Work out where you want to be. Kate Tilley, HR director of WSP, says you should first identify where you want to go in your career and then find out the routes to your goal.
Don’t be afraid to ask. Tilley says: “In tough times people tend to put their heads down as they think it’s dangerous to do otherwise, but it’s good to ask how you can develop your career or your staff as it shows enthusiasm.”
Be flexible and mobile. Tilley says: “In this downturn, the people who have put their hands up for roles around the country have tended to be those who’ve already been through a recession. Follow their lead and have a ’try anything’ attitude.”
Seek people who need help. Judith Bufton , head of leadership and development at Wates, says: “See if you can help busy teams. You could get involved with a bid, which could broaden your experience of customers and types of buildings.”

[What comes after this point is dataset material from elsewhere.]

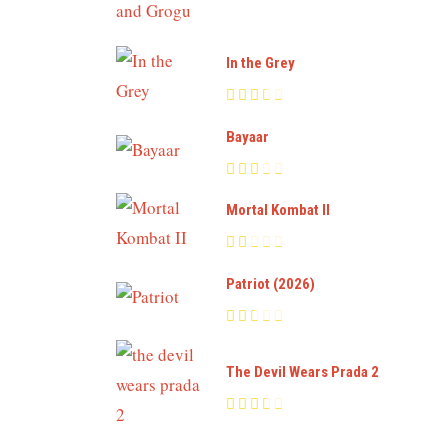
In the Grey
Bayaar
Mortal Kombat II
Patriot (2026)
The Devil Wears Prada 2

Identify a business improvement. Bufton says if you can work out a way to improve something at work, you could make it your project to implement it, which could boost your CV. Get a mentor. Bufton says: “Seek out someone you admire or respect and ask for monthly or quarterly meetings to learn about the business, their job and what’s happening in your industry. Most people will be flattered if approached.”
Make a business case for your development. Bufton says: “Demonstrate that the training you want will help the business. For example, attending a course on sustainable technology might bring fresh ideas into the company.”